What is being asked =
Word for word, transcribe the data below from the line with "right ankle: (116, 395)" to the line with "left knee: (324, 367)", keeping both of those lines.

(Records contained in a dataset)

^^^^^^^^

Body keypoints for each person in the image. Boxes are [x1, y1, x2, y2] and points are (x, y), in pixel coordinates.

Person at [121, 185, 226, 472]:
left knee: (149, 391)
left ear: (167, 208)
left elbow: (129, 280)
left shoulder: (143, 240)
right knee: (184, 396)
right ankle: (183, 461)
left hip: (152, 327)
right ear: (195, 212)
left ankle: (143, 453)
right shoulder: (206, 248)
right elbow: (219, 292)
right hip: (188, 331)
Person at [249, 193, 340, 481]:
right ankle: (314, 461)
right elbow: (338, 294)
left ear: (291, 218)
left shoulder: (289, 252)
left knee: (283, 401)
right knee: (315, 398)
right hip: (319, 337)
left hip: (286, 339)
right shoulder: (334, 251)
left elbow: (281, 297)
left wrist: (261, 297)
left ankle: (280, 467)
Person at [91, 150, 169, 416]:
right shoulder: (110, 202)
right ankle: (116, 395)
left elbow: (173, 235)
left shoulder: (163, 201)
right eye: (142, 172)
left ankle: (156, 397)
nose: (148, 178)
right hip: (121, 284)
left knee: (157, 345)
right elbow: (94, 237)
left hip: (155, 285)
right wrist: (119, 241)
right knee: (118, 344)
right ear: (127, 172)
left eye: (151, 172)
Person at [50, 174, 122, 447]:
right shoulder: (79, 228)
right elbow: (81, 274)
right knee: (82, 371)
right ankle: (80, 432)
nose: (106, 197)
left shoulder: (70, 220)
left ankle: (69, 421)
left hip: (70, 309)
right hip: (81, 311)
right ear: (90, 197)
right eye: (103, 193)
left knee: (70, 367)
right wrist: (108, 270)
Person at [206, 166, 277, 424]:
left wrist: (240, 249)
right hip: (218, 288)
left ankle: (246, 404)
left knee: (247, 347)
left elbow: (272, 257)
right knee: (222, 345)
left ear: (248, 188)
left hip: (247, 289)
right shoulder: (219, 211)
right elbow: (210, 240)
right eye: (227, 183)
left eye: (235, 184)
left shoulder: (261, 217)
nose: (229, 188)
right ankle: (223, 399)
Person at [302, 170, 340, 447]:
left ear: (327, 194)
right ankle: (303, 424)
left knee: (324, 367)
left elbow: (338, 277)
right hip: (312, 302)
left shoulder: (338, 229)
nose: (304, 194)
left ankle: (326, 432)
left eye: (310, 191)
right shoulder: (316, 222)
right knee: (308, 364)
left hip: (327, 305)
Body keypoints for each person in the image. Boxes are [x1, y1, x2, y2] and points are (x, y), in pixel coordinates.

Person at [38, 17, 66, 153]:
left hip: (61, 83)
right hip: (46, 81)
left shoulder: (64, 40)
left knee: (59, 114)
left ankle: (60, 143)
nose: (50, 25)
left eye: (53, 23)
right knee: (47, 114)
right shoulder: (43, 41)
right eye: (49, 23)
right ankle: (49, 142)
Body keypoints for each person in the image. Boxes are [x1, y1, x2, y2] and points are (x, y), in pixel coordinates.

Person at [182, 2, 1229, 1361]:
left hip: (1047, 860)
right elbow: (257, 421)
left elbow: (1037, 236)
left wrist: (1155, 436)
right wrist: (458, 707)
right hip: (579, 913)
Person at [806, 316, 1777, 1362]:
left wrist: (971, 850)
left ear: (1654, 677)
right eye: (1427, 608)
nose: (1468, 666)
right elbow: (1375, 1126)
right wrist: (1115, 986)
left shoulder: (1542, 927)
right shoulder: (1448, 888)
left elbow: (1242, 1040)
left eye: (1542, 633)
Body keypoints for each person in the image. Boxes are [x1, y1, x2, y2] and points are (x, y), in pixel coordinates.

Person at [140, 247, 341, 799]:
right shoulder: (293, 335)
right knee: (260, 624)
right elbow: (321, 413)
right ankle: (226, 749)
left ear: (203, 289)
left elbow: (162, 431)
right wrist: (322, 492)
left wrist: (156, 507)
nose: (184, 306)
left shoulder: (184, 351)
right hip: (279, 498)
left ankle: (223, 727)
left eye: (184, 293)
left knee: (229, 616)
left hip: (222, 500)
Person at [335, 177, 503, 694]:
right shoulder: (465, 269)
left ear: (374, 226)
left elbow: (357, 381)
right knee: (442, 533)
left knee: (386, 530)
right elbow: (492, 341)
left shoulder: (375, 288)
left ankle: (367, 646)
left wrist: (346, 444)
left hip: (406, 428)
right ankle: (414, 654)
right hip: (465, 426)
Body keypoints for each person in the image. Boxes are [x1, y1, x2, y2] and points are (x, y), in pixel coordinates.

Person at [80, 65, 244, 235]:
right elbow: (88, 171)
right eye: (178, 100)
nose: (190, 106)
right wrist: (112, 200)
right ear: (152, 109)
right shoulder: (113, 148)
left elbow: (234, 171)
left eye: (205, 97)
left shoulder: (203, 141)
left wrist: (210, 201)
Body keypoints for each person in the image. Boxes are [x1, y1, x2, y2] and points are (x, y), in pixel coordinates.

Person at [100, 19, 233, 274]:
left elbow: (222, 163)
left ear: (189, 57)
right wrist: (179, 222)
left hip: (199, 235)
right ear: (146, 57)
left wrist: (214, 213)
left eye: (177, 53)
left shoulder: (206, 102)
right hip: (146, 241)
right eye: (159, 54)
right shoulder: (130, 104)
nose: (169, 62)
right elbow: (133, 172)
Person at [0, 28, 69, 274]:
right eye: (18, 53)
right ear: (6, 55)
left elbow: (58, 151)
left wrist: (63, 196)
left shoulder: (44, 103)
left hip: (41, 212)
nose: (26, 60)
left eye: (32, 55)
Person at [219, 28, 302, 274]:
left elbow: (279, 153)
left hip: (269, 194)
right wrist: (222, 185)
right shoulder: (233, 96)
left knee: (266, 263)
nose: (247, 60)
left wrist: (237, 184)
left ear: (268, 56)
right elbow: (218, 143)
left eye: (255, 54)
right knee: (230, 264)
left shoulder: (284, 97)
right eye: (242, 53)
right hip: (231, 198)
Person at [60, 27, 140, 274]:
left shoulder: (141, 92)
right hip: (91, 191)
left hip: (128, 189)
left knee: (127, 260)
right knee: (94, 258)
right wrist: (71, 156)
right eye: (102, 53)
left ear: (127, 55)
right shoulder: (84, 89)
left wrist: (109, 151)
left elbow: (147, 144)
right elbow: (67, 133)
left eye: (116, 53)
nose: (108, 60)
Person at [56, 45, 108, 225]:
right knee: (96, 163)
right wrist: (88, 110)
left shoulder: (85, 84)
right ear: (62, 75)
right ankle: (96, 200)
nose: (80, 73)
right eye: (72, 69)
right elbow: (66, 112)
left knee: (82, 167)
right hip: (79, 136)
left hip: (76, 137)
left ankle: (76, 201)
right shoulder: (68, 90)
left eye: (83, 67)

^^^^^^^^

Written solution =
right ankle: (116, 395)
left elbow: (173, 235)
left shoulder: (163, 201)
right eye: (142, 172)
left ankle: (156, 397)
nose: (148, 178)
right hip: (121, 284)
left knee: (157, 345)
right elbow: (94, 237)
left hip: (155, 285)
right wrist: (119, 241)
right knee: (118, 344)
right ear: (127, 172)
left eye: (151, 172)
Person at [50, 174, 122, 447]:
right shoulder: (79, 228)
right elbow: (81, 274)
right knee: (82, 371)
right ankle: (80, 432)
nose: (106, 197)
left shoulder: (70, 220)
left ankle: (69, 421)
left hip: (70, 309)
right hip: (81, 311)
right ear: (90, 197)
right eye: (103, 193)
left knee: (70, 367)
right wrist: (108, 270)
Person at [206, 166, 277, 424]:
left wrist: (240, 249)
right hip: (218, 288)
left ankle: (246, 404)
left knee: (247, 347)
left elbow: (272, 257)
right knee: (222, 345)
left ear: (248, 188)
left hip: (247, 289)
right shoulder: (219, 211)
right elbow: (210, 240)
right eye: (227, 183)
left eye: (235, 184)
left shoulder: (261, 217)
nose: (229, 188)
right ankle: (223, 399)
Person at [302, 170, 340, 447]:
left ear: (327, 194)
right ankle: (303, 424)
left knee: (324, 367)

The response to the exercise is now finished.